Nitin Bajaj: (0:20:43) – That’s very important to keep experimenting, to keep true to ourselves, saying, we’re going to try things. Some may work, some may not. So that’s the right spirit to have. Let’s talk about what we learn from these failures, which is life lessons. And this is my favorite part of the show. Would love to hear some of your one line life lessons.

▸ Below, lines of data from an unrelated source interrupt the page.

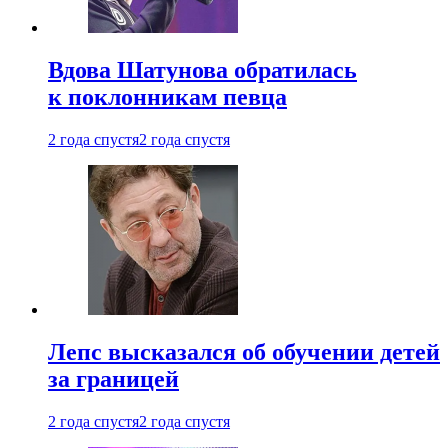
Вдова Шатунова обратилась
к поклонникам певца
2 года спустя
2 года спустя
Лепс высказался об обучении детей
за границей
2 года спустя
2 года спустя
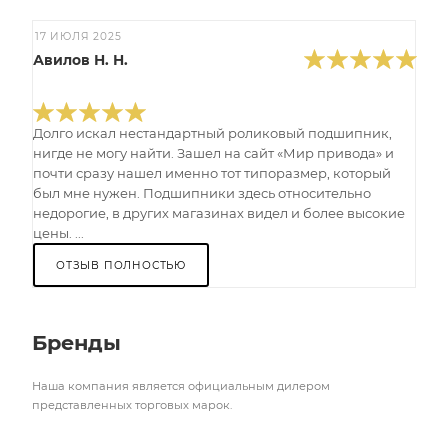
17 ИЮЛЯ 2025
Авилов Н. Н.
Долго искал нестандартный роликовый подшипник,
нигде не могу найти. Зашел на сайт «Мир привода» и
почти сразу нашел именно тот типоразмер, который
был мне нужен. Подшипники здесь относительно
недорогие, в других магазинах видел и более высокие
цены. ...
ОТЗЫВ ПОЛНОСТЬЮ
Бренды
Наша компания является официальным дилером
представленных торговых марок.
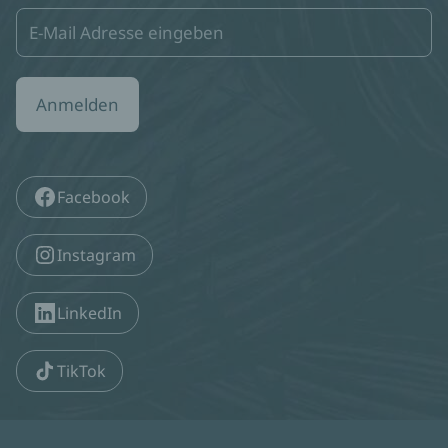
Anmelden
Facebook
Instagram
LinkedIn
TikTok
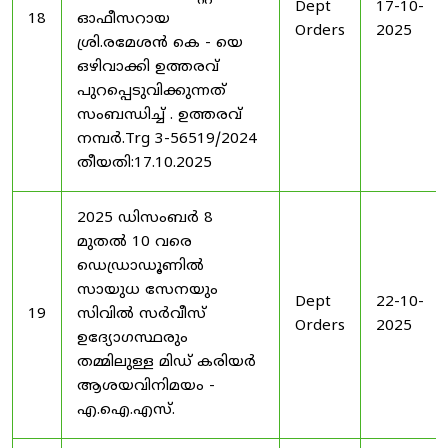
Dept
17-10-
18
ഓഫീസറായ
Orders
2025
ശ്രി.രമേശൻ കെ - യെ
ഒഴിവാക്കി ഉത്തരവ്
പുറപ്പെടുവിക്കുന്നത്
സംബന്ധിച്ച് . ഉത്തരവ്
നമ്പർ.Trg 3-56519/2024
തീയതി:17.10.2025
2025 ഡിസംബർ 8
മുതൽ 10 വരെ
ഡെഡ്രാഡൂണിൽ
സായുധ സേനയും
Dept
22-10-
19
സിവിൽ സർവീസ്
Orders
2025
ഉദ്യോഗസ്ഥരും
തമ്മിലുള്ള മിഡ് കരിയർ
ആശയവിനിമയം -
എ.ഐ.എസ്.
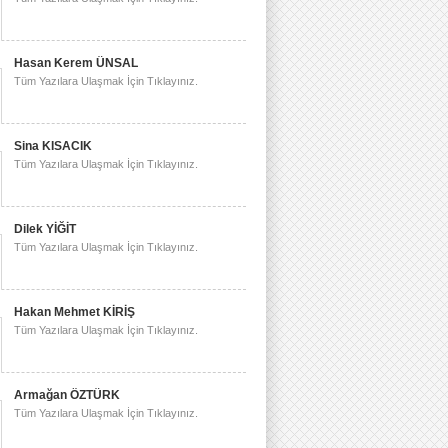
Hasan Kerem ÜNSAL
Tüm Yazılara Ulaşmak İçin Tıklayınız.
Sina KISACIK
Tüm Yazılara Ulaşmak İçin Tıklayınız.
Dilek YİĞİT
Tüm Yazılara Ulaşmak İçin Tıklayınız.
Hakan Mehmet KİRİŞ
Tüm Yazılara Ulaşmak İçin Tıklayınız.
Armağan ÖZTÜRK
Tüm Yazılara Ulaşmak İçin Tıklayınız.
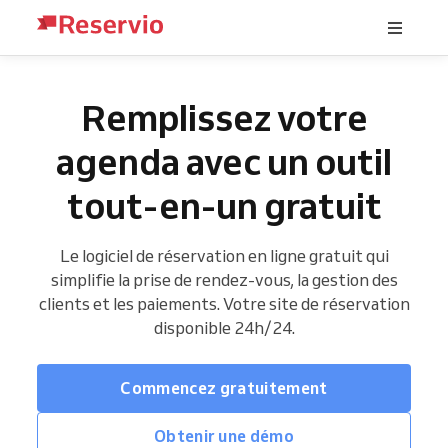
Remplissez votre
agenda avec un outil
tout-en-un gratuit
Le logiciel de réservation en ligne gratuit qui
simplifie la prise de rendez-vous, la gestion des
clients et les paiements. Votre site de réservation
disponible 24h/24.
Commencez gratuitement
Obtenir une démo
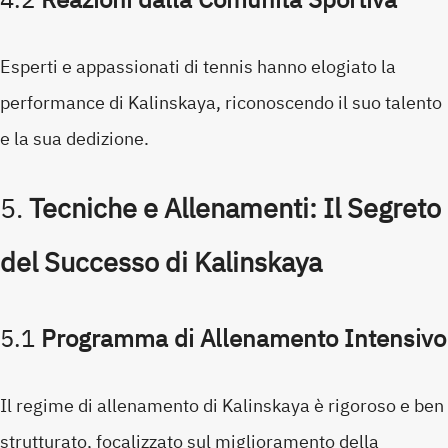
Esperti e appassionati di tennis hanno elogiato la
performance di Kalinskaya, riconoscendo il suo talento
e la sua dedizione.
5.
Tecniche e Allenamenti: Il Segreto
del Successo di Kalinskaya
5.1
Programma di Allenamento Intensivo
Il regime di allenamento di Kalinskaya è rigoroso e ben
strutturato, focalizzato sul miglioramento della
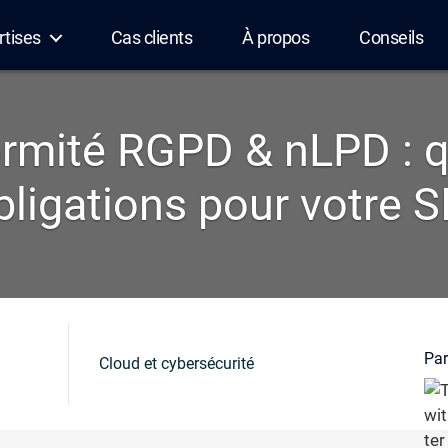
rtises
Cas clients
À propos
Conseils
rmité RGPD & nLPD : q
bligations pour votre SI
Par
Cloud et cybersécurité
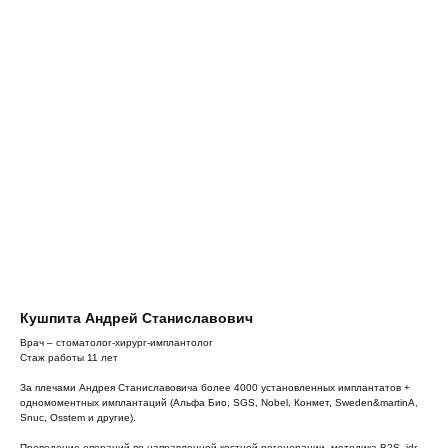
Кушпита Андрей Станиславович
Врач – стоматолог-хирург-имплантолог
Стаж работы 11 лет
За плечами Андрея Станиславовича более 4000 установленных имплантатов +
одномоментных имплантаций (Альфа Био, SGS, Nobel, Конмет, Sweden&martinA,
Snuc, Osstem и другие).
Проведение операций по направленной костной регенерации, методика B2S, idr.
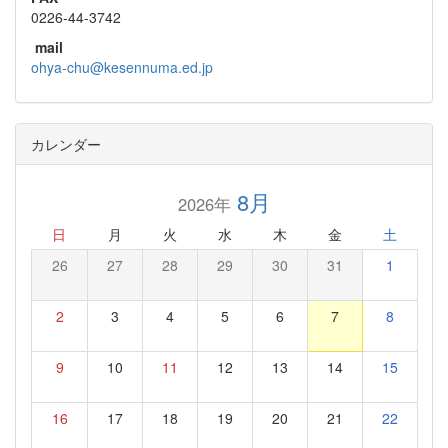
0226-44-3742
mail
ohya-chu@kesennuma.ed.jp
カレンダー
8月
2026年
日
月
火
水
木
金
土
26
27
28
29
30
31
1
2
3
4
5
6
7
8
9
10
11
12
13
14
15
16
17
18
19
20
21
22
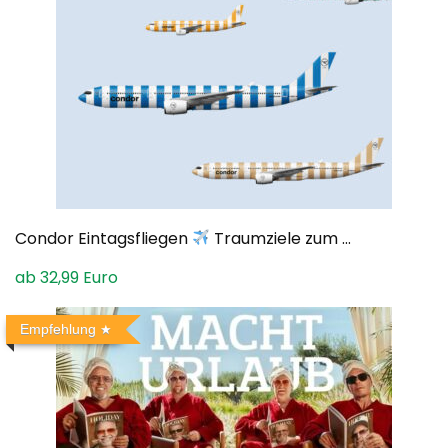
Condor Eintagsfliegen
Traumziele zum ...
ab 32,99 Euro
Empfehlung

Nidhi Agarwal: (0:21:10) – I think my first one line, right. No explanation. I think one big lesson that I got to learn through all my years of working and just being a kid is ask the right questions. I think that will be my number one life lesson, because a lot of people say that, ask questions, but nobody really puts the word right in it, because only if you ask the right questions will you get the right answer. Right, and only then will you be able to move in the right direction. So, asking the right questions is a very big part of who I am today. And if I ever give a TED talk, I think one of the ideas will literally be this. The second thing that I think is a big life lesson, and I think it’s used like a million times, said a million times. But I would love to say it again, is don’t stop learning and don’t stop unlearning. Because I think a lot of times we keep learning, but we end up not unlearning. There are so many things that I learned as a kid which I needed to unlearn in order to grow as a person, in order to grow as a human, as an entrepreneur, as a person who’s a part of family, or so many more things. So we do learn but do not forget to unlearn. And I think the third most important life lesson that I would like to share is the fact that don’t stop being a child, don’t lose your excitement. Because the day you lose your excitement is the day two things will happen. One is life will just be very boring, honestly. And second is people won’t join in your excitement. People won’t connect with you. Sir. One major I personally think, I think my husband and my mother contest this, but I feel that a very big part of me being what I am today, who I am today and whatever little success I’ve garnered over the years is because of how excited I am as a person. So if I love something dearly and if I’m totally involved in it, I get supremely excited about it and I make sure that I get everybody around me excited about it even if they’re not involved in it. Even my watchman will know what I’m excited about in work and he will also get excited with me. So I think if you are excited about something, spread that excitement, spread that joy and more people will buy into your excitement and your joy. And that just helps not only about sales, it just helps as a community, in your business, as your team. So, yeah, don’t let the excitement die down and show it. I think these are my three big life lessons.


Nitin Bajaj: (0:24:28) – Nidhi, thank you so much for sharing not just the life lessons but also that energy, that excitement. It is infectious and you should continue that. And congratulations on all your success so far and kudos to you for steering the ship and firing on all cylinders. We wish you the continued success and thank you once again for being here to share your journey and your story with us.


Nidhi Agarwal: (0:24:57) – Thank you so much. Nitin, thanks a lot for this energy.